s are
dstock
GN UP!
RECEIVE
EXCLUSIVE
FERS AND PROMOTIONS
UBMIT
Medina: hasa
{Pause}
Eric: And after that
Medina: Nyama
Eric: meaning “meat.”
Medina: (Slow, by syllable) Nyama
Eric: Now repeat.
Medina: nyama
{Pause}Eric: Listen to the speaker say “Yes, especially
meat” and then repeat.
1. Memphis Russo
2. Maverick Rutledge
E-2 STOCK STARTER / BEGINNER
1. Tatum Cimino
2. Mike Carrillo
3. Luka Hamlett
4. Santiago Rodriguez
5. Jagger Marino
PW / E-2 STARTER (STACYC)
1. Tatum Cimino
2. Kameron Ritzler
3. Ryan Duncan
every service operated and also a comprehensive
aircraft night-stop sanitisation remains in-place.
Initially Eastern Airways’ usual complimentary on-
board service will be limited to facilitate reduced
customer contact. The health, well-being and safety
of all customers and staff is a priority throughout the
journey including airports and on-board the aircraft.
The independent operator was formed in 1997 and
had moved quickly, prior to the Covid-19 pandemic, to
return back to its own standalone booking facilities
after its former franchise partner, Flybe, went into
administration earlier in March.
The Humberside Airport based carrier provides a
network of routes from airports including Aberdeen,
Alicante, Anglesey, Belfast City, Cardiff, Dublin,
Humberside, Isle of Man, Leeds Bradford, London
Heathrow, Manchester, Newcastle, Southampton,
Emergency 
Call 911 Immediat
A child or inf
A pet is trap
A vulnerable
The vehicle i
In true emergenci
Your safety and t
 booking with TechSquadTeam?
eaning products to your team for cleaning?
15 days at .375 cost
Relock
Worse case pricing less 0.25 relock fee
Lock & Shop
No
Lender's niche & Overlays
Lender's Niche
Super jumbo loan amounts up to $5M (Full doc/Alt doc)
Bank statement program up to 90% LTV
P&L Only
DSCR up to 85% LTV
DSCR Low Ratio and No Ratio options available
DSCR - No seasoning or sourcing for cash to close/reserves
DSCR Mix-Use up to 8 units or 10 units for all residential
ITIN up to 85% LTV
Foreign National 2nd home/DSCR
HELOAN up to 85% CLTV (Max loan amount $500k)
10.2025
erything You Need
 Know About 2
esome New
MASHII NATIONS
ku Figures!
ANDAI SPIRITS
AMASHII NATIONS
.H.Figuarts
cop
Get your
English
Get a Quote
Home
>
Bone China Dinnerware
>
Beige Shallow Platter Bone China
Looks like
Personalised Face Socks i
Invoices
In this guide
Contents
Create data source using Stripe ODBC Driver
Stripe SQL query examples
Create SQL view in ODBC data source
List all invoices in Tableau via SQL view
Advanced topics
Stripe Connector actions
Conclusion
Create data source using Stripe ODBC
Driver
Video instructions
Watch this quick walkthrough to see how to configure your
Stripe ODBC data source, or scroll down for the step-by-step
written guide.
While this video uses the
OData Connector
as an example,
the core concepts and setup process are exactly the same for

## Exercise directions
Express every line of text from all the rows above as a Markdown table with two columns, Number and Text. Leave out blank lines.

## Solution
| Number | Text |
|---|---|
| 1 | s are |
| 2 | dstock |
| 3 | GN UP! |
| 4 | RECEIVE |
| 5 | EXCLUSIVE |
| 6 | FERS AND PROMOTIONS |
| 7 | UBMIT |
| 8 | Medina: hasa |
| 9 | {Pause} |
| 10 | Eric: And after that |
| 11 | Medina: Nyama |
| 12 | Eric: meaning “meat.” |
| 13 | Medina: (Slow, by syllable) Nyama |
| 14 | Eric: Now repeat. |
| 15 | Medina: nyama |
| 16 | {Pause}Eric: Listen to the speaker say “Yes, especially |
| 17 | meat” and then repeat. |
| 18 | 1. Memphis Russo |
| 19 | 2. Maverick Rutledge |
| 20 | E-2 STOCK STARTER / BEGINNER |
| 21 | 1. Tatum Cimino |
| 22 | 2. Mike Carrillo |
| 23 | 3. Luka Hamlett |
| 24 | 4. Santiago Rodriguez |
| 25 | 5. Jagger Marino |
| 26 | PW / E-2 STARTER (STACYC) |
| 27 | 1. Tatum Cimino |
| 28 | 2. Kameron Ritzler |
| 29 | 3. Ryan Duncan |
| 30 | every service operated and also a comprehensive |
| 31 | aircraft night-stop sanitisation remains in-place. |
| 32 | Initially Eastern Airways’ usual complimentary on- |
| 33 | board service will be limited to facilitate reduced |
| 34 | customer contact. The health, well-being and safety |
| 35 | of all customers and staff is a priority throughout the |
| 36 | journey including airports and on-board the aircraft. |
| 37 | The independent operator was formed in 1997 and |
| 38 | had moved quickly, prior to the Covid-19 pandemic, to |
| 39 | return back to its own standalone booking facilities |
| 40 | after its former franchise partner, Flybe, went into |
| 41 | administration earlier in March. |
| 42 | The Humberside Airport based carrier provides a |
| 43 | network of routes from airports including Aberdeen, |
| 44 | Alicante, Anglesey, Belfast City, Cardiff, Dublin, |
| 45 | Humberside, Isle of Man, Leeds Bradford, London |
| 46 | Heathrow, Manchester, Newcastle, Southampton, |
| 47 | Emergency  |
| 48 | Call 911 Immediat |
| 49 | A child or inf |
| 50 | A pet is trap |
| 51 | A vulnerable |
| 52 | The vehicle i |
| 53 | In true emergenci |
| 54 | Your safety and t |
| 55 |  booking with TechSquadTeam? |
| 56 | eaning products to your team for cleaning? |
| 57 | 15 days at .375 cost |
| 58 | Relock |
| 59 | Worse case pricing less 0.25 relock fee |
| 60 | Lock & Shop |
| 61 | No |
| 62 | Lender's niche & Overlays |
| 63 | Lender's Niche |
| 64 | Super jumbo loan amounts up to $5M (Full doc/Alt doc) |
| 65 | Bank statement program up to 90% LTV |
| 66 | P&L Only |
| 67 | DSCR up to 85% LTV |
| 68 | DSCR Low Ratio and No Ratio options available |
| 69 | DSCR - No seasoning or sourcing for cash to close/reserves |
| 70 | DSCR Mix-Use up to 8 units or 10 units for all residential |
| 71 | ITIN up to 85% LTV |
| 72 | Foreign National 2nd home/DSCR |
| 73 | HELOAN up to 85% CLTV (Max loan amount $500k) |
| 74 | 10.2025 |
| 75 | erything You Need |
| 76 |  Know About 2 |
| 77 | esome New |
| 78 | MASHII NATIONS |
| 79 | ku Figures! |
| 80 | ANDAI SPIRITS |
| 81 | AMASHII NATIONS |
| 82 | .H.Figuarts |
| 83 | cop |
| 84 | Get your |
| 85 | English |
| 86 | Get a Quote |
| 87 | Home |
| 88 | > |
| 89 | Bone China Dinnerware |
| 90 | > |
| 91 | Beige Shallow Platter Bone China |
| 92 | Looks like |
| 93 | Personalised Face Socks i |
| 94 | Invoices |
| 95 | In this guide |
| 96 | Contents |
| 97 | Create data source using Stripe ODBC Driver |
| 98 | Stripe SQL query examples |
| 99 | Create SQL view in ODBC data source |
| 100 | List all invoices in Tableau via SQL view |
| 101 | Advanced topics |
| 102 | Stripe Connector actions |
| 103 | Conclusion |
| 104 | Create data source using Stripe ODBC |
| 105 | Driver |
| 106 | Video instructions |
| 107 | Watch this quick walkthrough to see how to configure your |
| 108 | Stripe ODBC data source, or scroll down for the step-by-step |
| 109 | written guide. |
| 110 | While this video uses the |
| 111 | OData Connector |
| 112 | as an example, |
| 113 | the core concepts and setup process are exactly the same for |